Risk management is a fast-growing profession with large graduate employers increasingly offering opportunities to train and specialise in this function at graduate-entry level. This is especially true in the banking and capital market sectors, which are employing more people in their risk teams.
Risk managers are employed in the public sector and in private organisations. Some small organisations carry out risk management duties in the finance or operations departments.
Employers of risk managers include:
- charities and commercial businesses;
- energy and utilities companies;
- engineering and construction companies;
- insurance companies;
- NHS trusts;
- local authorities.
Look for job vacancies at:
- ALARM - vacancies in the public sector.
- The Association of Insurance and Risk Managers (AIRMIC) - has job listings in its members' section.
- Institute of Risk Management (IRM)
- Jobs In Risk
Individual companies may advertise opportunities on their websites.
There are specialist recruitment agencies which have details of risk management vacancies. These include:
- Adam Appointments - agency for risk management recruitment in Scotland;
- IPS Group - recruitment of risk managers in a variety of sectors and locations.
For those new to the career, the IRM provides the International Certificate in Enterprise Risk Management, an introductory distance-learning qualification, which takes six to nine months to complete.
The IRM also offers an International Diploma in Enterprise Risk Management, which is a postgraduate qualification for risk management professionals. The diploma usually takes around three years to complete and is undertaken by distance learning. IRM Certificate and Diploma students have the option to join the IRM as student members during their studies. Some risk management undergraduate and postgraduate courses offer exemptions from IRM professional qualifications.
Other professional bodies which offer sector- or occupation-specific training include:
- CFA Institute
- Chartered Insurance Institute (CII)
- Global Association of Risk Professionals (GARP)
- National Examination Board in Occupational Safety and Health (NEBOSH)
You can study postgraduate courses in risk management, sometimes on a distance-learning basis. These courses can be a way to develop your career and may be supported by your employer.
Continuing professional development (CPD) is also important and the IRM has a range of courses and training events running throughout the year, to help risk managers keep up to date with developments in the area and refresh their skills.

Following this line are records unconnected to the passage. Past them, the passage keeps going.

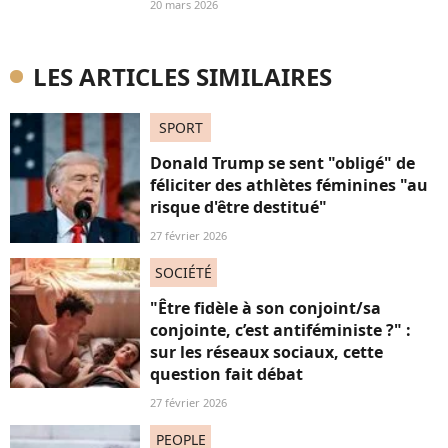
20 mars 2026
LES ARTICLES SIMILAIRES
SPORT
Donald Trump se sent "obligé" de
féliciter des athlètes féminines "au
risque d'être destitué"
27 février 2026
SOCIÉTÉ
"Être fidèle à son conjoint/sa
conjointe, c’est antiféministe ?" :
sur les réseaux sociaux, cette
question fait débat
27 février 2026
PEOPLE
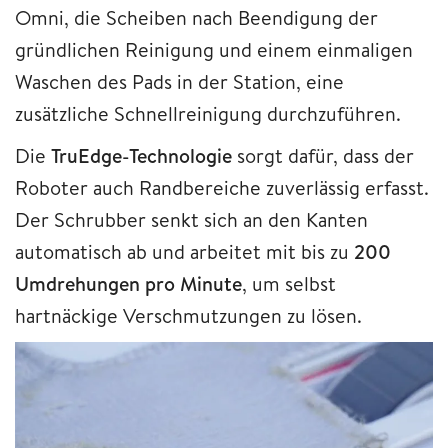
Omni, die Scheiben nach Beendigung der
gründlichen Reinigung und einem einmaligen
Waschen des Pads in der Station, eine
zusätzliche Schnellreinigung durchzuführen.
Die
TruEdge-Technologie
sorgt dafür, dass der
Roboter auch Randbereiche zuverlässig erfasst.
Der Schrubber senkt sich an den Kanten
automatisch ab und arbeitet mit bis zu
200
Umdrehungen pro Minute
, um selbst
hartnäckige Verschmutzungen zu lösen.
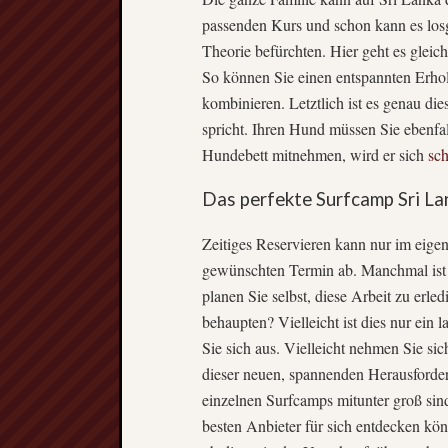
passenden Kurs und schon kann es los
Theorie befürchten. Hier geht es gleic
So können Sie einen entspannten Erhol
kombinieren. Letztlich ist es genau d
spricht. Ihren Hund müssen Sie ebenfa
Hundebett mitnehmen, wird er sich
sch
Das perfekte Surfcamp Sri L
Zeitiges Reservieren kann nur im eigen
gewünschten Termin ab. Manchmal ist d
planen Sie selbst, diese Arbeit zu erl
behaupten? Vielleicht ist dies nur ein 
Sie sich aus. Vielleicht nehmen Sie si
dieser neuen, spannenden Herausforder
einzelnen Surfcamps mitunter groß sin
besten Anbieter für sich entdecken kön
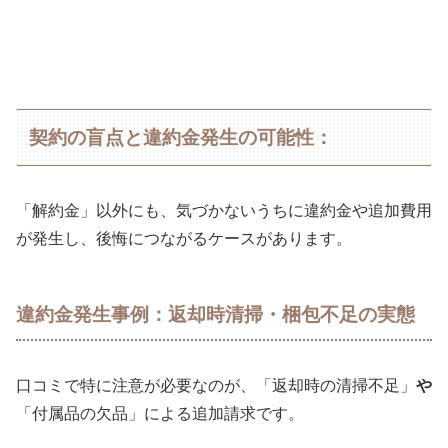
契約の盲点と違約金発生の可能性：
「解約金」以外にも、気づかないうちに違約金や追加費用
が発生し、後悔につながるケースがあります。
違約金発生事例：返却時清掃・梱包不足の実態
口コミで特に注意が必要なのが、「返却時の清掃不足」
や
「付属品の欠品」による追加請求です。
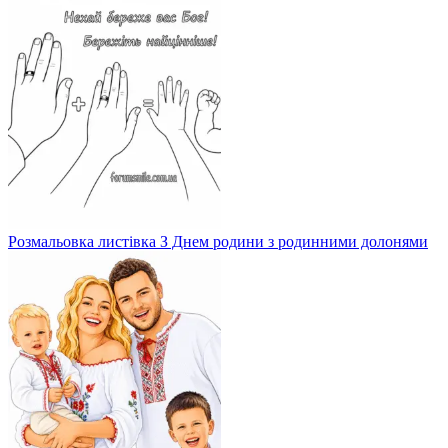
Розмальовка листівка З Днем родини з родинними долонями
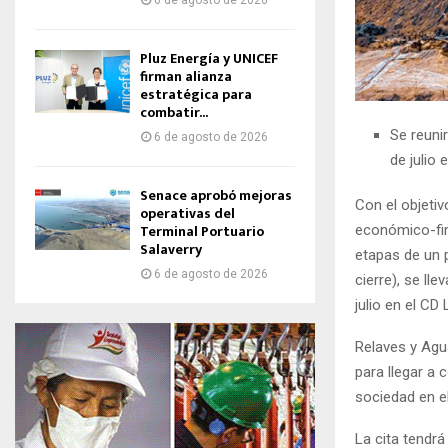
6 de agosto de 2026
Pluz Energía y UNICEF
firman alianza
estratégica para
combatir...
Se reuni
6 de agosto de 2026
de julio 
Senace aprobó mejoras
Con el objetiv
operativas del
Terminal Portuario
económico-fina
Salaverry
etapas de un 
6 de agosto de 2026
cierre), se ll
julio en el CD
Relaves y Agu
para llegar a 
sociedad en el
La cita tendr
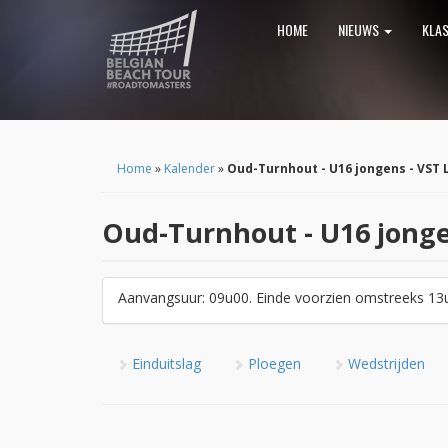
HOME
NIEUWS
KLA
Home
»
Kalender
»
Oud-Turnhout - U16 jongens - VST 
Oud-Turnhout - U16 jonge
Aanvangsuur: 09u00. Einde voorzien omstreeks 13
Einduitslag
Ploegen
Wedstrijden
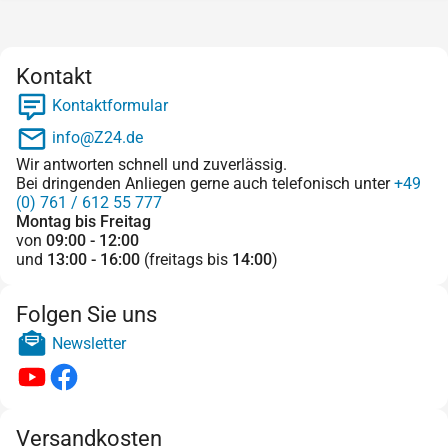
Kontakt
Kontaktformular
info@Z24.de
Wir antworten schnell und zuverlässig.
Bei dringenden Anliegen gerne auch telefonisch unter
+49
(0) 761 / 612 55 777
Montag bis Freitag
von
09:00 - 12:00
und
13:00 - 16:00
(freitags bis
14:00
)
Folgen Sie uns
Newsletter
Versandkosten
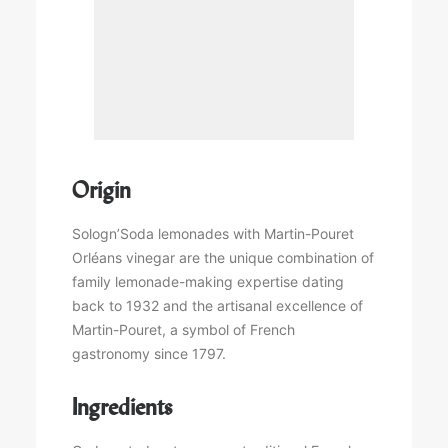
Origin
Sologn’Soda lemonades with Martin-Pouret
Orléans vinegar are the unique combination of
family lemonade-making expertise dating
back to 1932 and the artisanal excellence of
Martin-Pouret, a symbol of French
gastronomy since 1797.
Ingredients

You are likely to start in the risk management profession through a graduate training programme or enter at a risk assistant/associate level. With experience, your career can develop to the level of risk manager, with progression to chief risk officer (CRO) after ten or more years' experience.
Opportunities for career development are increasing as organisations are often recognising the need to appoint CROs as board members. Departments are also restructuring and making risk a key part of their strategy.
Risk management roles and experience can be transferred across a range of sectors, and risk managers enjoy great flexibility in the transferability of their expertise and skills. Transferring across sectors can often open up opportunities to gain higher salaries, better prospects and sponsorship of further qualifications.
Self-employment is also possible and risk managers may progress to open their own consultancy.